How Long Can We Survive Without the Sun?
Most humans could survive for about a week. Within a few days, the temperatures would begin to drop, and any humans left on the planet's surface would die soon after. Within two months, the ocean's surface would freeze over, but it would take another thousand years for our seas to freeze solid.
Although frozen upper layers of the world's oceans would insulate deeper waters beneath, keeping them liquid for hundreds of thousands of years, eventually, they would freeze over as Earth moved towards the steady average global surface temperature of around -400oF. At that point, the atmosphere would have also frozen over and fallen back on Earth, leaving any remaining living people exposed to the brutal cosmic radiation traveling across the cosmos.
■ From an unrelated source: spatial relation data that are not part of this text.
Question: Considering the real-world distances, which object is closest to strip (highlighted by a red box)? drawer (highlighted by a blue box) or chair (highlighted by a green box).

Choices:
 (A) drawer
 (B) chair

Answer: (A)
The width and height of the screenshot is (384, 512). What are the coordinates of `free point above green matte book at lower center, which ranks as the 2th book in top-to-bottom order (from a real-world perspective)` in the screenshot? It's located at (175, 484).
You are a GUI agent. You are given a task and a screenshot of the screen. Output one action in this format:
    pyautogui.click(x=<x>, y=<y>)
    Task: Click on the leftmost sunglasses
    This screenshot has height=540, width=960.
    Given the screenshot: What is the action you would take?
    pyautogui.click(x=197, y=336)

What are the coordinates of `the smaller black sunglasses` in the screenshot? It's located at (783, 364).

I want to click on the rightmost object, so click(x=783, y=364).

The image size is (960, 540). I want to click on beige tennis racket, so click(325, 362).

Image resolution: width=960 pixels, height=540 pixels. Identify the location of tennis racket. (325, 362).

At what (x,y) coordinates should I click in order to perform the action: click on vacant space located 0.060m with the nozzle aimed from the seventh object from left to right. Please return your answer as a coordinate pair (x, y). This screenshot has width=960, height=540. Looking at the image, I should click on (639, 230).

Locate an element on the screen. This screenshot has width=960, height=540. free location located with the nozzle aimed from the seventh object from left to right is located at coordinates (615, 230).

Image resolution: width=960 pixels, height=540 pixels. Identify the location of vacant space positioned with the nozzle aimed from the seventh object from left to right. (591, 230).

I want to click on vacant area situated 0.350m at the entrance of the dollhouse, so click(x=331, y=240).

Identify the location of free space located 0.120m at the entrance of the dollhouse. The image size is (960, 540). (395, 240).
It would take approximately two months for the surface oceans to freeze and approximately thousands of years for the seas to become fully solid. You should know it takes about 8 minutes for sunlight from the Sun to reach Earth.
If the old Sun's own distended atmosphere actually reached Earth, Earth would be melting within a day. As the aged Sun itself continues to expand, a few of the outward strands of its atmosphere may reach these giants, traveling down gravity wells. Even at distances as far apart as 150 million kilometers (93 million miles), the gravitational tug from the Sun keeps the planet firmly encased in an orbit.
The Sun has a strong gravitational pull on the Earth. For some time, Earth will appear to be like Venus, trapped inside its carbon-dioxide-choked atmosphere. What we actually need sunlight for, what every animal on our planet needs sunlight for, is to create food.
There are only very few exceptions to that, and those animals are living on the bottom of the ocean or in other environments that do not have sunlight. Some bacteria appear capable of living in the extreme cold temperatures in space, so it is likely that some limited bacterial life will remain on the planet. We would experience a loss in the gravitational attraction from the Sun within eight minutes, according to Einstein's theory of general relativity, since gravitational attraction moves at the same speed as light.